In deze zaak gaat het om een hoger beroep van belanghebbende, [X] [Z], tegen de uitspraak van de rechtbank Overijssel van 16 april 2019, waarin de waarde van de onroerende zaak aan de [a-straat] 40 te [Z] werd vastgesteld op € 385.000 door de heffingsambtenaar van het Gemeentelijk Belastingkantoor Twente. De waarde was vastgesteld per waardepeildatum 1 januari 2017. Belanghebbende was het niet eens met deze vaststelling en heeft hoger beroep ingesteld. De heffingsambtenaar heeft de waarde in zijn uitspraak op bezwaar gehandhaafd, wat leidde tot het beroep bij de rechtbank, dat ongegrond werd verklaard.

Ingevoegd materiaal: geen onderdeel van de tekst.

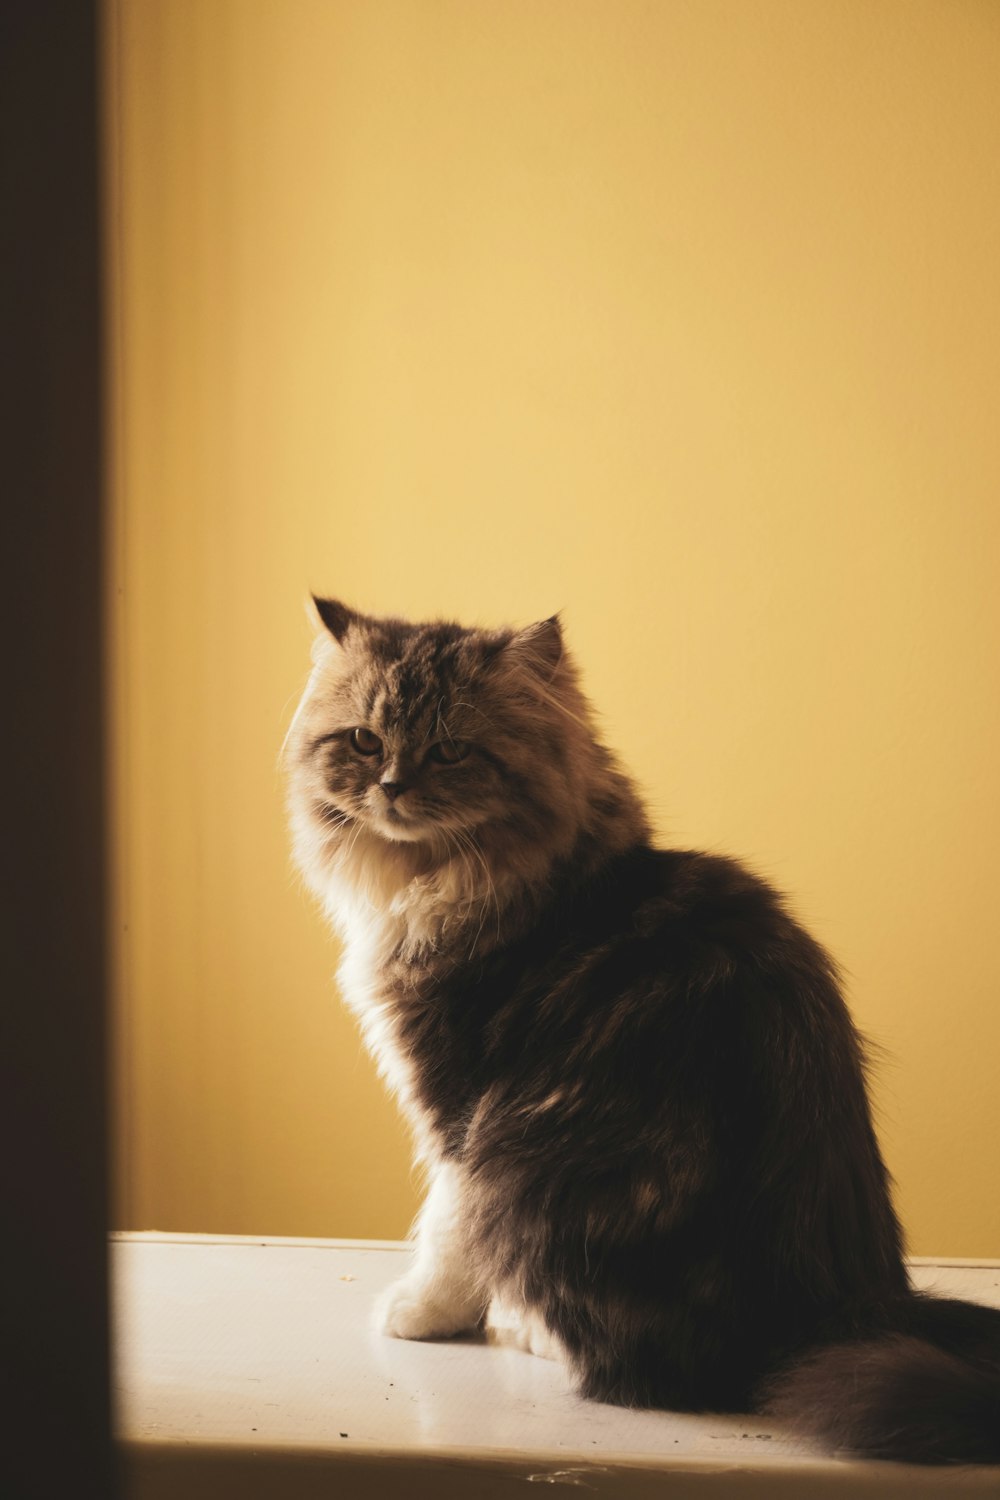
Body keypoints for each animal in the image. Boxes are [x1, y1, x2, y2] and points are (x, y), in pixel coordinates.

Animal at [283, 597, 1000, 1464]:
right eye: (364, 740)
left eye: (451, 751)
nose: (390, 786)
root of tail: (846, 1312)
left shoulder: (457, 1109)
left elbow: (446, 1231)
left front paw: (421, 1315)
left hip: (533, 1170)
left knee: (629, 1367)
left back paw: (532, 1331)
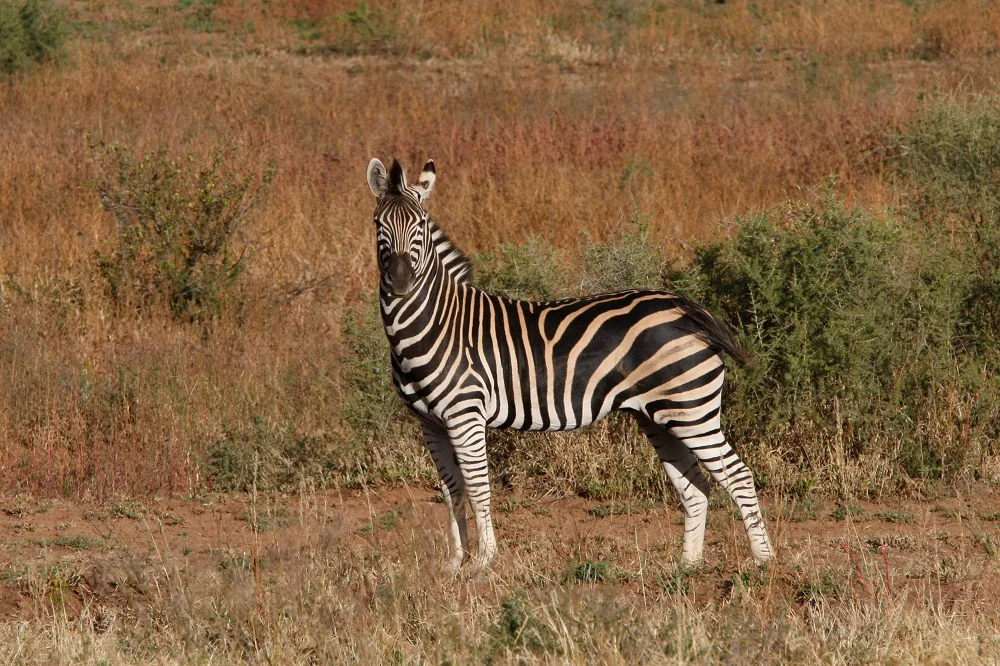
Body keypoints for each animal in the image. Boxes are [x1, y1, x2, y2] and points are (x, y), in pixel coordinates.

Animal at [365, 157, 773, 574]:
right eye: (379, 224)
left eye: (420, 225)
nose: (401, 282)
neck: (435, 323)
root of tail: (684, 306)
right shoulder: (430, 423)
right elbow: (452, 491)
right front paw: (454, 565)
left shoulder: (466, 415)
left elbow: (478, 488)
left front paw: (483, 563)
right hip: (659, 415)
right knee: (695, 487)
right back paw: (687, 566)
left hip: (690, 407)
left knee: (739, 476)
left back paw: (763, 561)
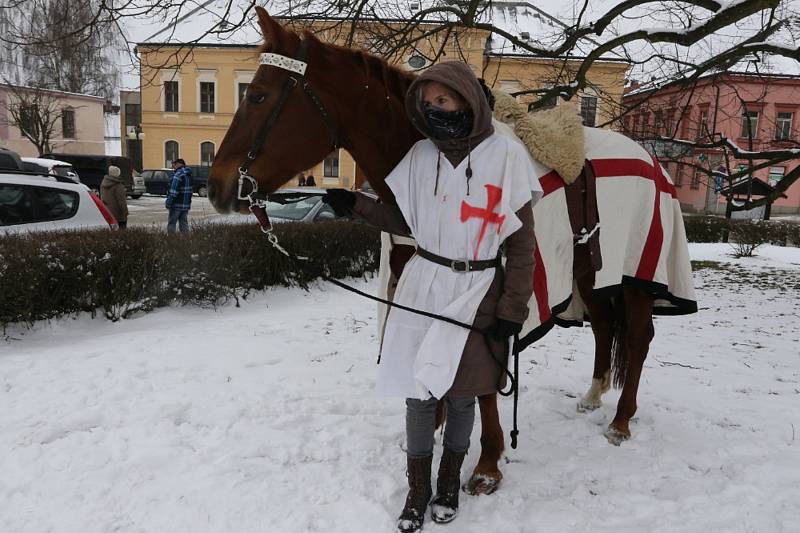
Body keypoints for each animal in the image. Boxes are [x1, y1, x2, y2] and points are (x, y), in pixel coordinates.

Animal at [211, 7, 688, 494]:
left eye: (257, 96)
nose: (216, 187)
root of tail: (650, 160)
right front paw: (436, 425)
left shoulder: (493, 302)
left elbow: (484, 382)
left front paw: (488, 462)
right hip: (589, 271)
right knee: (604, 325)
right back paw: (593, 395)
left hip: (636, 272)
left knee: (637, 335)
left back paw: (621, 420)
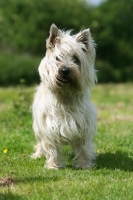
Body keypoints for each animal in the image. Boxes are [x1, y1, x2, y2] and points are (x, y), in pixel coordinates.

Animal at [31, 24, 97, 170]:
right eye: (57, 58)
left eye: (76, 59)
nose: (65, 70)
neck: (65, 93)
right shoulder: (48, 127)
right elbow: (51, 148)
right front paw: (53, 166)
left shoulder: (83, 126)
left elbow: (83, 147)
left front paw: (84, 165)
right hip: (37, 128)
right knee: (39, 142)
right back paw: (37, 155)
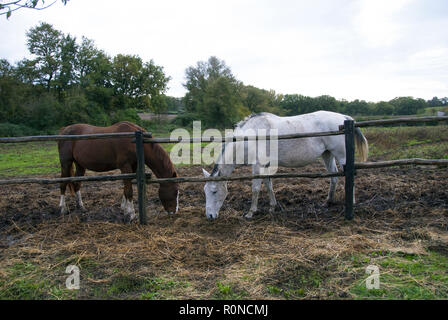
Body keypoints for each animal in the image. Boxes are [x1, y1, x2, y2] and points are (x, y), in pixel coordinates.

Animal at [202, 110, 368, 220]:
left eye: (214, 191)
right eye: (205, 192)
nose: (209, 215)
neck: (250, 136)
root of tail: (345, 118)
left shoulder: (257, 166)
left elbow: (255, 188)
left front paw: (250, 212)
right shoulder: (266, 165)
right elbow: (268, 185)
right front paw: (272, 206)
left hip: (342, 156)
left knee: (349, 176)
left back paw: (351, 202)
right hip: (327, 155)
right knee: (334, 177)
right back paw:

Tijdens de zitting op 15 december 2020, die digitaal plaatsvond, zijn beide partijen gehoord. Belanghebbende stelde dat de waarde te hoog was vastgesteld en concludeerde tot een vermindering naar € 340.000. De heffingsambtenaar betwistte dit en concludeerde tot bevestiging van de uitspraak van de rechtbank. Het Hof heeft de argumenten van beide partijen overwogen, inclusief de door hen overgelegde taxatierapporten en referentieobjecten.
Het Hof oordeelde dat de heffingsambtenaar niet voldoende had aangetoond dat de waarde van de onroerende zaak niet hoger was dan de waarde in het economische verkeer. Het Hof heeft de waarde van de onroerende zaak vastgesteld op € 380.000, wat resulteerde in een gegrondverklaring van het hoger beroep. De uitspraak van de rechtbank en de uitspraak op bezwaar zijn vernietigd, en de heffingsambtenaar is veroordeeld tot het vergoeden van de proceskosten van belanghebbende, die in totaal € 2.666 bedragen. De heffingsambtenaar moet ook het betaalde griffierecht vergoeden.